*Collected data entries*
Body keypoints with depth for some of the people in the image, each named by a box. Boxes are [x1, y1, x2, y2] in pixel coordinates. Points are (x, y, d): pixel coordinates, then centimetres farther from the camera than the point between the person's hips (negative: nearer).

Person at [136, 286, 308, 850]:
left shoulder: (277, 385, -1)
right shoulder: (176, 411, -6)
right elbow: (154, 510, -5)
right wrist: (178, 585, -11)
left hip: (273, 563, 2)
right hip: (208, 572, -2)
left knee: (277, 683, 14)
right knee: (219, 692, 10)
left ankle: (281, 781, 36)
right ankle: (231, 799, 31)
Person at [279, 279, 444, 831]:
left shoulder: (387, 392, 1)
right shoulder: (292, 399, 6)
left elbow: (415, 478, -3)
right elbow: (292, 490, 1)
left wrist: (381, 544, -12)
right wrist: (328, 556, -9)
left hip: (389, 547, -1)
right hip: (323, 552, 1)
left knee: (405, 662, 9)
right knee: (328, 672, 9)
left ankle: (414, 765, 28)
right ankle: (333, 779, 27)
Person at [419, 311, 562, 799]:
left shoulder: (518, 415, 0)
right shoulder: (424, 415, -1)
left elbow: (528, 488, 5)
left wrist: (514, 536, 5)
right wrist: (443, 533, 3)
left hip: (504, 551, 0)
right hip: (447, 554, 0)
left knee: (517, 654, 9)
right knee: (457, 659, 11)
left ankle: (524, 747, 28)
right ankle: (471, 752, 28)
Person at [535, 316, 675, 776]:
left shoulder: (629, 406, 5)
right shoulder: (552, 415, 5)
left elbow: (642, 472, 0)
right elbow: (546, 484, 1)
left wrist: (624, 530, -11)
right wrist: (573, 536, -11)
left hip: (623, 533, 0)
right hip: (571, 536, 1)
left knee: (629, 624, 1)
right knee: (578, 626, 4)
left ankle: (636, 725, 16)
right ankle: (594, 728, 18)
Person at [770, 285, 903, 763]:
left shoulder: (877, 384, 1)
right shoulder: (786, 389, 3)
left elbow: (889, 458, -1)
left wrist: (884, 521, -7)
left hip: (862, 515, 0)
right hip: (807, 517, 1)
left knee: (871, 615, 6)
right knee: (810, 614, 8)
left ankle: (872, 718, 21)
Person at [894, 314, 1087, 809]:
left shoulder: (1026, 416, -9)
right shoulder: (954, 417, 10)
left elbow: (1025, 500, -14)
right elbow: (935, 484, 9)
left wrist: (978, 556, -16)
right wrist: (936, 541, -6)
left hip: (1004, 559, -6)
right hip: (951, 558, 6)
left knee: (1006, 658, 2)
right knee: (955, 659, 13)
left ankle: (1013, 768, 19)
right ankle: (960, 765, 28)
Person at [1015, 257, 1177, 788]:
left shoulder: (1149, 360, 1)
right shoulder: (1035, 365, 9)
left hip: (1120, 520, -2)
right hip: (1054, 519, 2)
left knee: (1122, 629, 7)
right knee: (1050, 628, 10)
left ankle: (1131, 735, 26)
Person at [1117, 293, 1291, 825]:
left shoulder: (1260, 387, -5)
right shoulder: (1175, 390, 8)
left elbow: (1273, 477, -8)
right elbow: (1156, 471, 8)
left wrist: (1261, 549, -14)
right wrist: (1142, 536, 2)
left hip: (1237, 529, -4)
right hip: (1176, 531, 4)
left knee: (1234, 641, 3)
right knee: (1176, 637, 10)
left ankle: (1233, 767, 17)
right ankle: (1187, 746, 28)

*Problem details*
Update the lines above by replacing "Person at" with "Subject at" wherever it appears, and leave everything else unchanged.

*Response*
Body keypoints with depth for some of the people in the image, each named by a box. Boxes are [x1, y1, x2, y2] in pixel coordinates. Points are (x, y, d): pixel coordinates, then centimetres farther from the camera than the point between the person's hips (negative: nearer).

Subject at [136, 286, 308, 850]:
left shoulder: (277, 385, -1)
right shoulder: (176, 411, -6)
right elbow: (154, 510, -5)
right wrist: (178, 585, -11)
left hip: (273, 563, 2)
right hip: (208, 572, -2)
left knee: (277, 683, 14)
right knee: (219, 692, 10)
left ankle: (281, 781, 36)
right ankle: (231, 799, 31)
Subject at [279, 279, 444, 831]:
left shoulder: (387, 392, 1)
right shoulder: (292, 399, 6)
left elbow: (415, 478, -3)
right elbow: (292, 490, 1)
left wrist: (381, 544, -12)
right wrist: (328, 556, -9)
left hip: (389, 547, -1)
right hip: (323, 552, 1)
left knee: (405, 662, 9)
right knee: (328, 672, 9)
left ankle: (414, 765, 28)
right ankle: (333, 779, 27)
Subject at [419, 311, 562, 799]:
left shoulder: (518, 415, 0)
right shoulder: (424, 415, -1)
left elbow: (528, 488, 5)
left wrist: (514, 536, 5)
right wrist: (443, 533, 3)
left hip: (504, 551, 0)
right hip: (447, 554, 0)
left knee: (517, 654, 9)
right knee: (457, 659, 11)
left ankle: (524, 747, 28)
right ankle: (471, 752, 28)
Subject at [535, 316, 675, 776]:
left shoulder: (629, 406, 5)
right shoulder: (552, 415, 5)
left elbow: (642, 472, 0)
right elbow: (546, 484, 1)
left wrist: (624, 530, -11)
right wrist: (573, 536, -11)
left hip: (623, 533, 0)
right hip: (571, 536, 1)
left knee: (629, 624, 1)
right knee: (578, 626, 4)
left ankle: (636, 725, 16)
right ankle: (594, 728, 18)
Subject at [770, 285, 903, 763]:
left shoulder: (877, 384, 1)
right shoulder: (786, 389, 3)
left elbow: (889, 458, -1)
left wrist: (884, 521, -7)
left hip: (862, 515, 0)
right hip: (807, 517, 1)
left knee: (871, 615, 6)
right knee: (810, 614, 8)
left ankle: (872, 718, 21)
Subject at [894, 314, 1087, 809]:
left shoulder: (1026, 416, -9)
right shoulder: (954, 417, 10)
left elbow: (1025, 500, -14)
right elbow: (935, 484, 9)
left wrist: (978, 556, -16)
right wrist: (936, 541, -6)
left hip: (1004, 559, -6)
right hip: (951, 558, 6)
left knee: (1006, 658, 2)
right knee: (955, 659, 13)
left ankle: (1013, 768, 19)
right ankle: (960, 765, 28)
Subject at [1015, 257, 1177, 788]:
left shoulder: (1149, 360, 1)
right shoulder: (1035, 365, 9)
left hip: (1120, 520, -2)
right hip: (1054, 519, 2)
left knee: (1122, 629, 7)
right knee: (1050, 628, 10)
left ankle: (1131, 735, 26)
Subject at [1117, 293, 1291, 825]:
left shoulder: (1260, 387, -5)
right shoulder: (1175, 390, 8)
left elbow: (1273, 477, -8)
right elbow: (1156, 471, 8)
left wrist: (1261, 549, -14)
right wrist: (1142, 536, 2)
left hip: (1237, 529, -4)
right hip: (1176, 531, 4)
left knee: (1234, 641, 3)
right knee: (1176, 637, 10)
left ankle: (1233, 767, 17)
right ankle: (1187, 746, 28)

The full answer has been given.